La crise de la presse quotidienne helvète peut être expliquée par le développement accrue de la presse gratuite et de la baisse des revenues publicitaires. En 2015, la version germanophone 20 Minuten (1,5 millions de lecteurs et 540 000 pour la version francophone 20 Minutes) et Blick am Abend (670 000) sont les plus lus en Suisse. Tous deux sont distribués gratuitement. Blick est le premier quotidien alémanique, payant, populaire, recensant 660 000 lecteurs.

Pour compenser les pertes, les éditeurs Tamedia et Ringier ont acheté des plateformes en ligne de services et de e-commerce, très consultées par les internautes. Par exemple: Search.ch, Tutti.ch, Doodle ou Car4you, Homegate.ch, Zattoo… pour Tamedia. Et Autoscout24.ch, Jopup.ch, Cash.ch, ideecadeau.ch pour ne citer que ces sites dans le portefeuille de Ringier.

L’éditeur de base ne produit plus seulement de l’information mais s’engage à plus grande échelle dans l’offre numérique, plus rentable.

Ce secteur a représenté 36,6 % dans les résultats totaux de Ringier en 2015, deux fois plus qu’en 2012.

Traditionnellement en Suisse, il n’y a pas d’intervention directe de la part de l’Etat. Tout se règle à travers le dialogue social et le compromis. Le Conseil Fédéral ne verse donc pas d’aide directe à la presse. En revanche, l’aide indirecte existe sous forme de tarifs préférentiels postaux et une TVA réduite sur les abonnements. En 2013, ce montant représentait 123 millions de Francs suisses.

L’année suivante, l’idée des subsides à la presse faisait son petit chemin.
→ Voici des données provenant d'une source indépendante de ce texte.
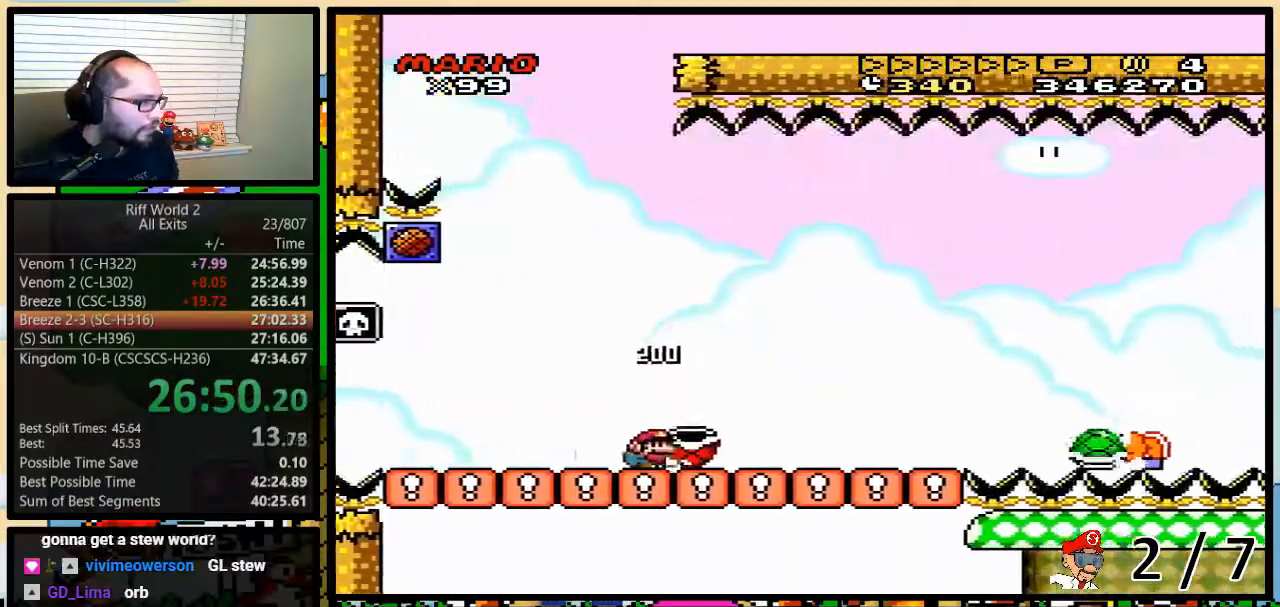
{"buttons": ["B", "Y", "DPAD_RIGHT"], "events": [[200, "DPAD_LEFT", "up"], [383, "DPAD_RIGHT", "down"], [483, "B", "down"]]}
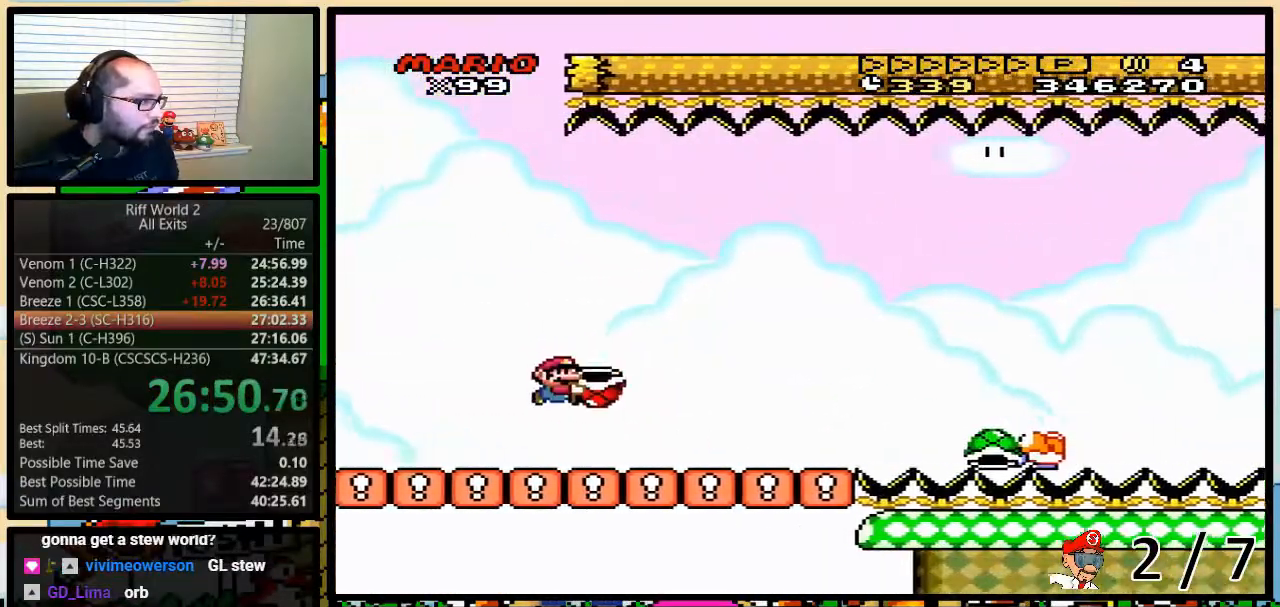
{"buttons": ["Y", "DPAD_LEFT"], "events": [[50, "B", "up"], [200, "B", "down"], [417, "B", "up"], [450, "DPAD_LEFT", "down"], [450, "DPAD_RIGHT", "up"]]}
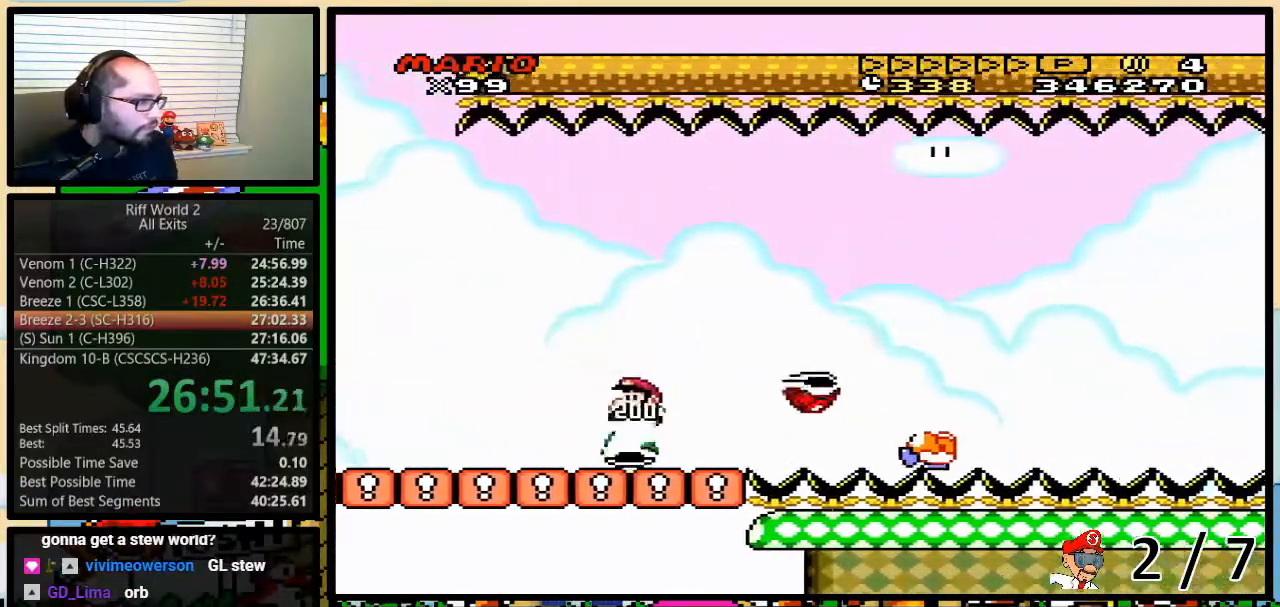
{"buttons": ["Y"], "events": [[233, "DPAD_LEFT", "up"], [233, "DPAD_RIGHT", "down"], [367, "DPAD_RIGHT", "up"]]}
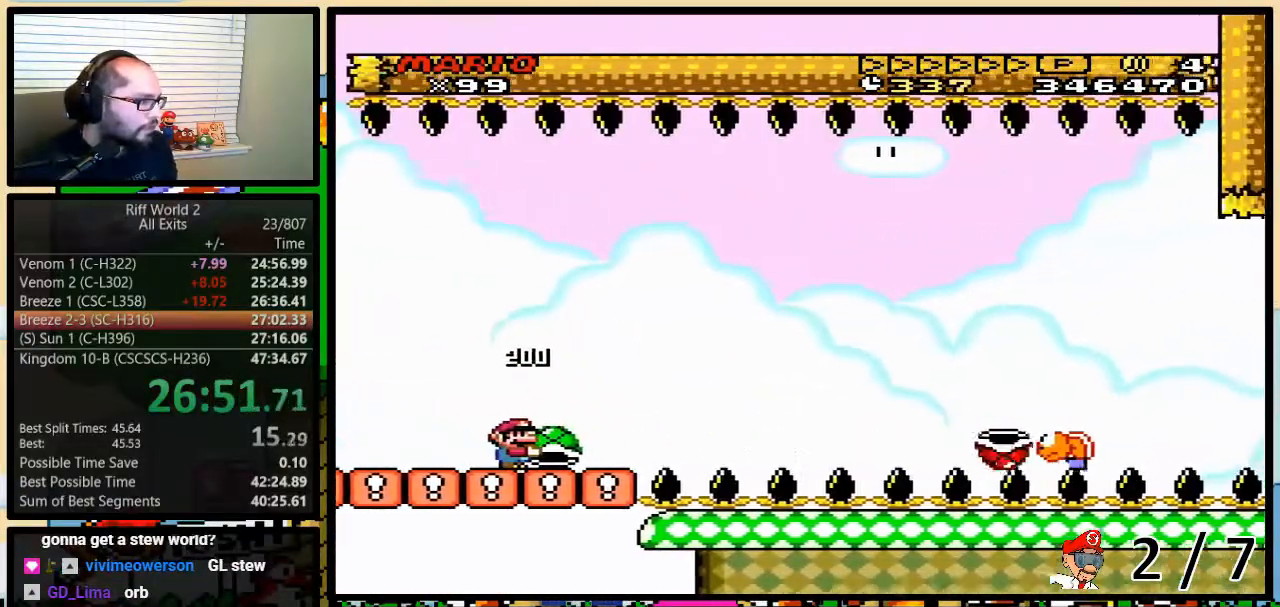
{"buttons": ["B", "Y", "DPAD_RIGHT"], "events": [[300, "DPAD_RIGHT", "down"], [500, "B", "down"]]}
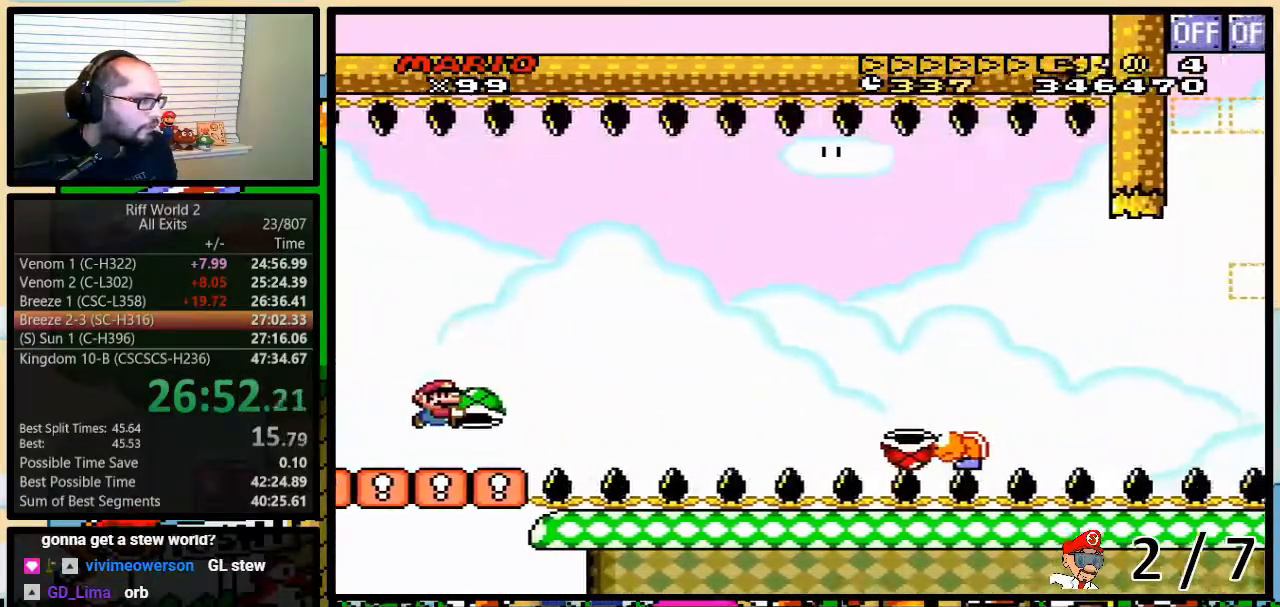
{"buttons": ["B", "Y", "DPAD_RIGHT"], "events": [[83, "B", "up"], [250, "B", "down"]]}
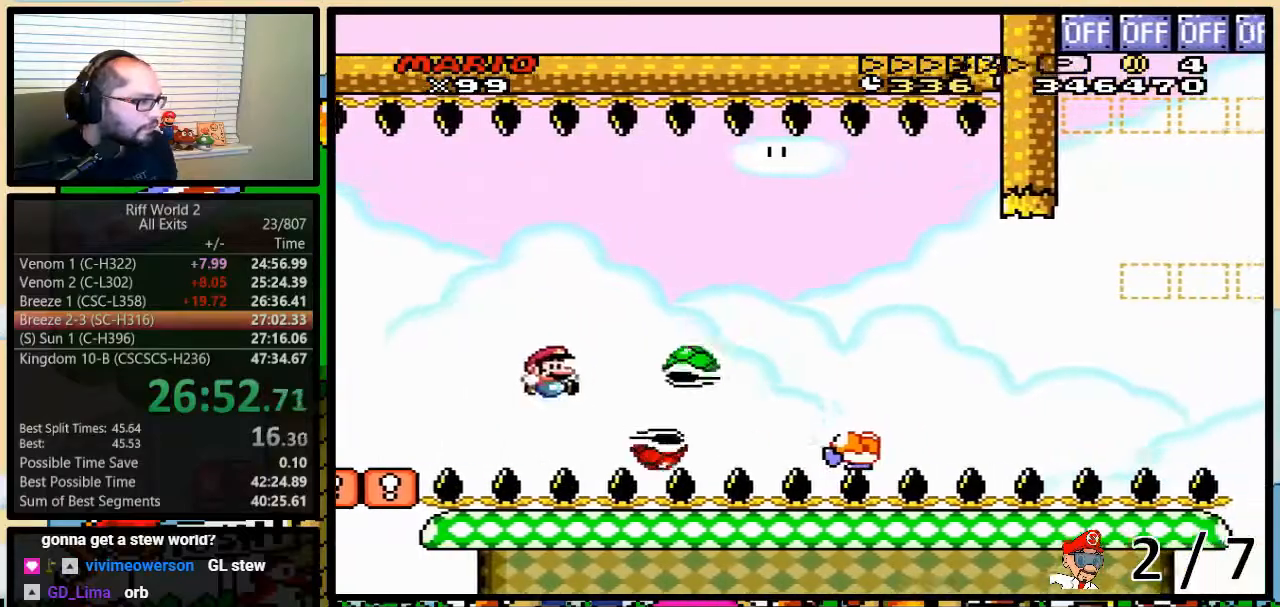
{"buttons": ["B", "Y", "DPAD_UP", "DPAD_RIGHT"], "events": [[33, "DPAD_UP", "down"]]}
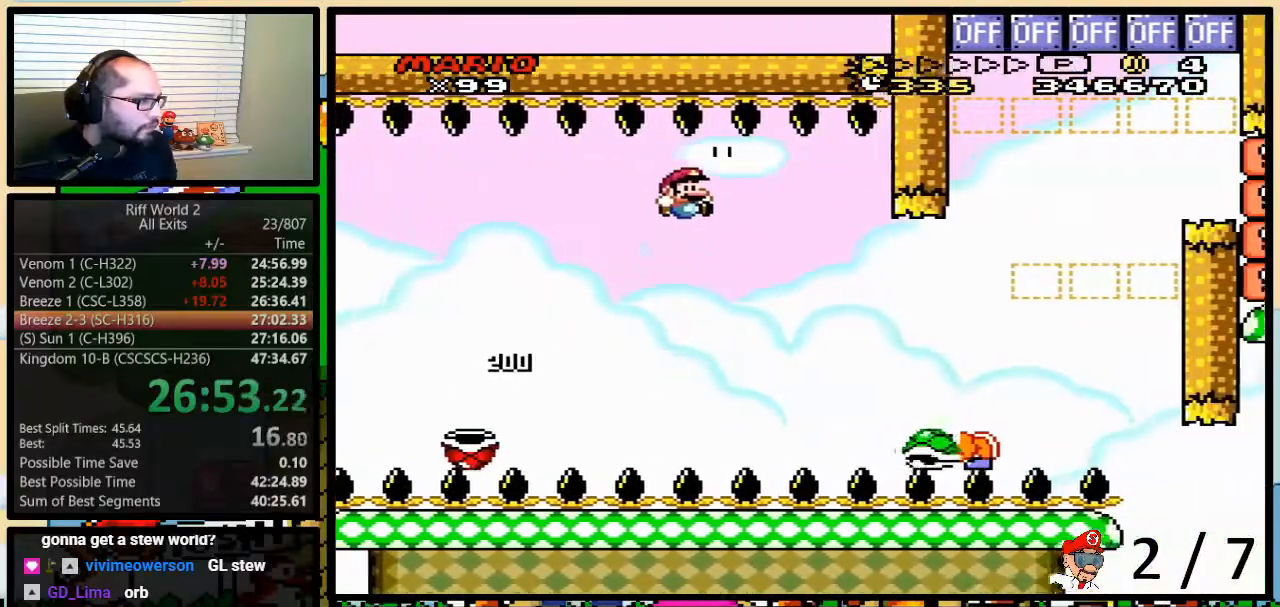
{"buttons": ["B", "Y", "DPAD_UP", "DPAD_RIGHT"], "events": []}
La Commission fédérale des médias (COFEM) en a fait la recommandation dans un rapport. 

Dans un environnement de plus en plus numérique, où les consommateurs changent leurs habitudes de lecture et d’accès à l’information, où les éditeurs sont plus préoccupés par les bénéfices que d’investir dans leur titre de presse, il devient légitime que le politique intervienne afin «de garantir une offre d’information large et variées dans toutes les régions linguistiques et culturelles de la Suisse, et à tous les niveaux politiques» précise la COFEM. Afin de rester indépendant et d’appliquer ces mesures, la Commission préconise la création d’une fondation sur des modèles déjà existants et efficients dans le pays.

Il est parfois difficile de bousculer les habitudes, les principes, les dogmes en vigueur en Suisse. «Ah non, surtout pas l’Etat, quelle horreur !» Les éditeurs ont d’ores et déjà exprimé leur réticence voire un refus net. Certes l’aide directe n’a rien de révolutionnaire. C’est simplement une proposition, une mesure qu’il faudra bien encadrer et bien en cibler les bénéficiaires, ajoutée à d’autres expériences journalistiques et entrepreneuriales (Sept.Info et son nouveau paiement à l’article, utilisé aussi par Le Temps; paywall; crowdfunding). Ces recherches de modèle économique qui feront les médias aujourd’hui et demain, sont nécessaire à garantir la diversité, la concurrence, une saine rivalité pour mieux dénicher et révéler la vérité, tout en gardant le plaisir de lire et de partager.